Non-profit organization

The Dovetail Project is a non-profit organization that provides black and brown fathers ages 17 to 24 in Chicago with a 12-week curriculum that teaches skills like understanding their rights when engaged with law enforcement, financial literacy, and job and parenting skills. The organization is located in the Southwest side of Chicago, Illinois, and was founded in 2010 by Sheldon Smith. The organization also runs the fatherhood relief fund. This fund was started in 2020 and delivers items such as food, diapers, formula, and other useful home items through giveaway events. The non-profit gets financial support from family and private foundations, leading to them making around $720K in funding in 2022. The project has also been supported by numerous notable groups and figures ranging from Nike to Fifth Third Bank.

== History ==
Sheldon Smith was 21 when he started this project, stating that its goal is to provide black and brown fathers with skills to be better fathers, men, and members of their community. Smith created this organization due to both of his parents being teenagers when they had him and because his father was in and out of his life as he grew up. He wanted to create something to support young fathers ages 17 to 24.

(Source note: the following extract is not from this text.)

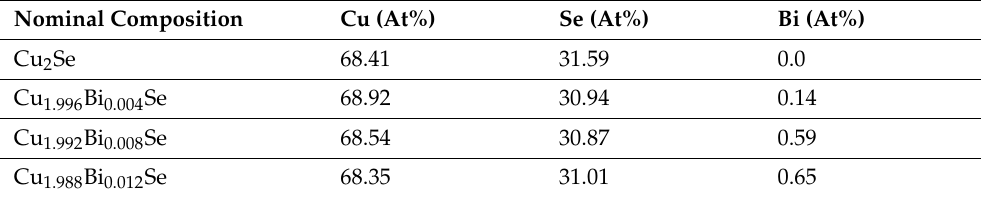
Table 3. EDS results of Cu 2 − x Bi x Se (x = 0.00, 0.004, 0.008, 0.012) samples. Nominal Composition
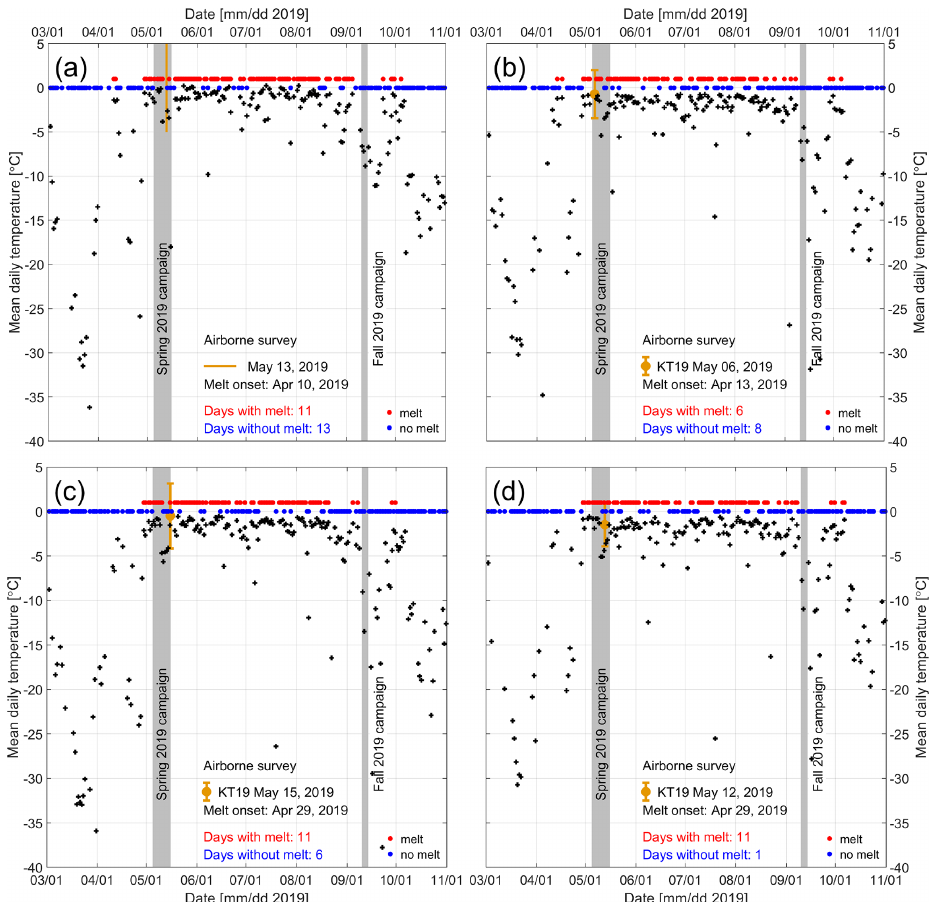
Figure A1. Surface temperature (black crosses) and surface melt indicator (red and blue circles) from MODIS (Hall et al., 2018; Hall and DiGirolamo, 2019) and mean ATM KT19 infrared surface temperatures (Studinger, 2019) averaged in 60s windows over the hydrological features with 1 σ standard deviation. The windows of operation of the spring and fall 2019 campaigns are indicated by vertical gray areas in all panels. Panel (a) show the times series for the approximate location of the oblique aerial photograph in Fig. 1, panel (b) is for the lake shown in Fig. 7, panel (c) is for the location of the lake shown in Fig. 8, and panel (d) is for the location of the streams and channels shown in Fig.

== Fatherhood Relief Fund ==
The fatherhood relief fund is an effort that the organization started at the beginning of April 2020 during COVID-19. It provides fathers access to essentials that they and their families need. From April 2020 to 2022 the relief fund has helped over 10,100 families and continues to hold events.

== Educational program ==
Dovetail's curriculum spans 12 weeks with students comprising black and brown fathers aged 17–24. The organization recruits participants for the program through their outreach team. Within this program, students are taught childcare and parenting skills along with financial literacy. The three areas the program focuses on are parenting skills, life skills, and felony street laws. Through initiatives, participants are enrolled in either a GED examination, a trade program and / or they receive job training through one of Dovetail's partners. This is done concurrently with the program and completed after graduation from the program. During the program students also receive a bus pass and refreshments. For a year after the program's completion, the program's case-management team will provide follow-up support to its graduates.

== Notable contributors ==
The Dovetail Project has received support from a number of sponsors and donors. Some of the notable ones include:

1. The Chicago Bulls: The Chicago Bulls organization has partnered with the Dovetail Project to support their work in providing resources and support to young fathers in Chicago.
2. The Chicago Bears: The Chicago Bears organization has supported the Dovetail Project through fundraising events and donations.
3. BlueCross BlueShield of Illinois: The BlueCross BlueShield group has introduced new partners, supported the Fatherhood Relief Fund, helped expand relief efforts, and invested over $350,000 in Dovetails infrastructure.
4. Paul M. Angell Family Foundation: Paul M. Angell Family Foundation makes social causes grants in the areas of education, economic empowerment, and equity. Since 2019, the Foundation has supported Dovetail, and in 2021, it donated up to $225,000.
5. The Polk Bros. Foundation: The Polk Bros. Foundation has provided funding to the Dovetail Project to support their programs and services.
6. The Dovetail Project was selected for the University of Chicago's Community Programs Accelerator in 2014. Through this they provided Dovetail with grant funding and resources of the university such as work space and technical assistance.
7. Joseph and Jessie Feinburg Foundation: The Feinburg Foundation donated $300,000 to celebrate Black History Month in 2023 and has been a sponsor since 2019.